**Input data**
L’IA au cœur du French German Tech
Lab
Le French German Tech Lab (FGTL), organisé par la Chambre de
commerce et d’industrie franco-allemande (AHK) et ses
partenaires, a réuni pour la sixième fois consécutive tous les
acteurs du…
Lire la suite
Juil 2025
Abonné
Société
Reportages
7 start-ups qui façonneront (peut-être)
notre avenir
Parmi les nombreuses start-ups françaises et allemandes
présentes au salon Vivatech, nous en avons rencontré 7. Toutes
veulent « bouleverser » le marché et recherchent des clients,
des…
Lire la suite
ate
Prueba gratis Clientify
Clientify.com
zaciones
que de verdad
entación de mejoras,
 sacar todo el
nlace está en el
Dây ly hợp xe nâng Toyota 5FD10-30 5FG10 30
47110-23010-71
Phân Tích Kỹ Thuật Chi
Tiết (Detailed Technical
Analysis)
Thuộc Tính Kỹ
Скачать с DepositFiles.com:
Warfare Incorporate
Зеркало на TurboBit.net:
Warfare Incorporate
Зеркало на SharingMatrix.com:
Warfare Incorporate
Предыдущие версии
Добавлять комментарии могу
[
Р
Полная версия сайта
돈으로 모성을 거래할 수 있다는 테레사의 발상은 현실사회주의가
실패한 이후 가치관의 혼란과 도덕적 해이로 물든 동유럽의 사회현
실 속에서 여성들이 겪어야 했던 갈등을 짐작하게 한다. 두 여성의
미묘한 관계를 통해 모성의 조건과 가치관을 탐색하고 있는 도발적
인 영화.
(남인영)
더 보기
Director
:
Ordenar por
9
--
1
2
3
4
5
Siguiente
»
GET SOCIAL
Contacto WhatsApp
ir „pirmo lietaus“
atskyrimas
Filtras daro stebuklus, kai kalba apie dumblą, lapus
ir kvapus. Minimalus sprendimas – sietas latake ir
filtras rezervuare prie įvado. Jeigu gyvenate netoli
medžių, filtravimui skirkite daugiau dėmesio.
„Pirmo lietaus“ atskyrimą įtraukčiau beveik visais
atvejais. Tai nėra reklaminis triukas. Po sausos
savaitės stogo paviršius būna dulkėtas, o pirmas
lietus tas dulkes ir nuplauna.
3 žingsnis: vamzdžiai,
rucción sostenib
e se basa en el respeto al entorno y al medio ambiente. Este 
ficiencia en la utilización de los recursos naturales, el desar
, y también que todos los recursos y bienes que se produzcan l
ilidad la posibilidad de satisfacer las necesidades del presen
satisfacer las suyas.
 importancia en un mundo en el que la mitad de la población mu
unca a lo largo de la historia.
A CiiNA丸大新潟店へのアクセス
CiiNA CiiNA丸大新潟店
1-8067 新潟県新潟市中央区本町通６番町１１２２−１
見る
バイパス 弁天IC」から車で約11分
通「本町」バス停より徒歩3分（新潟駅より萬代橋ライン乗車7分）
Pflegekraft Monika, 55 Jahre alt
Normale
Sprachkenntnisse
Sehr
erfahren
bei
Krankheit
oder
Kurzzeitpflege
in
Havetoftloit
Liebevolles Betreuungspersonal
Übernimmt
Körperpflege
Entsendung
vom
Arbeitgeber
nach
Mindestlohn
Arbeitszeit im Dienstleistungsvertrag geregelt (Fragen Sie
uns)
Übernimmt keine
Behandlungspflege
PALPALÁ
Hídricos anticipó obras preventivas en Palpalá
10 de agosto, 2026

**Directions for this task**
Every line of the listing is to be transcribed exactly.

**Output below**
L’IA au cœur du French German Tech
Lab
Le French German Tech Lab (FGTL), organisé par la Chambre de
commerce et d’industrie franco-allemande (AHK) et ses
partenaires, a réuni pour la sixième fois consécutive tous les
acteurs du…
Lire la suite
Juil 2025
Abonné
Société
Reportages
7 start-ups qui façonneront (peut-être)
notre avenir
Parmi les nombreuses start-ups françaises et allemandes
présentes au salon Vivatech, nous en avons rencontré 7. Toutes
veulent « bouleverser » le marché et recherchent des clients,
des…
Lire la suite
ate
Prueba gratis Clientify
Clientify.com
zaciones
que de verdad
entación de mejoras,
 sacar todo el
nlace está en el
Dây ly hợp xe nâng Toyota 5FD10-30 5FG10 30
47110-23010-71
Phân Tích Kỹ Thuật Chi
Tiết (Detailed Technical
Analysis)
Thuộc Tính Kỹ
Скачать с DepositFiles.com:
Warfare Incorporate
Зеркало на TurboBit.net:
Warfare Incorporate
Зеркало на SharingMatrix.com:
Warfare Incorporate
Предыдущие версии
Добавлять комментарии могу
[
Р
Полная версия сайта
돈으로 모성을 거래할 수 있다는 테레사의 발상은 현실사회주의가
실패한 이후 가치관의 혼란과 도덕적 해이로 물든 동유럽의 사회현
실 속에서 여성들이 겪어야 했던 갈등을 짐작하게 한다. 두 여성의
미묘한 관계를 통해 모성의 조건과 가치관을 탐색하고 있는 도발적
인 영화.
(남인영)
더 보기
Director
:
Ordenar por
9
--
1
2
3
4
5
Siguiente
»
GET SOCIAL
Contacto WhatsApp
ir „pirmo lietaus“
atskyrimas
Filtras daro stebuklus, kai kalba apie dumblą, lapus
ir kvapus. Minimalus sprendimas – sietas latake ir
filtras rezervuare prie įvado. Jeigu gyvenate netoli
medžių, filtravimui skirkite daugiau dėmesio.
„Pirmo lietaus“ atskyrimą įtraukčiau beveik visais
atvejais. Tai nėra reklaminis triukas. Po sausos
savaitės stogo paviršius būna dulkėtas, o pirmas
lietus tas dulkes ir nuplauna.
3 žingsnis: vamzdžiai,
rucción sostenib
e se basa en el respeto al entorno y al medio ambiente. Este 
ficiencia en la utilización de los recursos naturales, el desar
, y también que todos los recursos y bienes que se produzcan l
ilidad la posibilidad de satisfacer las necesidades del presen
satisfacer las suyas.
 importancia en un mundo en el que la mitad de la población mu
unca a lo largo de la historia.
A CiiNA丸大新潟店へのアクセス
CiiNA CiiNA丸大新潟店
1-8067 新潟県新潟市中央区本町通６番町１１２２−１
見る
バイパス 弁天IC」から車で約11分
通「本町」バス停より徒歩3分（新潟駅より萬代橋ライン乗車7分）
Pflegekraft Monika, 55 Jahre alt
Normale
Sprachkenntnisse
Sehr
erfahren
bei
Krankheit
oder
Kurzzeitpflege
in
Havetoftloit
Liebevolles Betreuungspersonal
Übernimmt
Körperpflege
Entsendung
vom
Arbeitgeber
nach
Mindestlohn
Arbeitszeit im Dienstleistungsvertrag geregelt (Fragen Sie
uns)
Übernimmt keine
Behandlungspflege
PALPALÁ
Hídricos anticipó obras preventivas en Palpalá
10 de agosto, 2026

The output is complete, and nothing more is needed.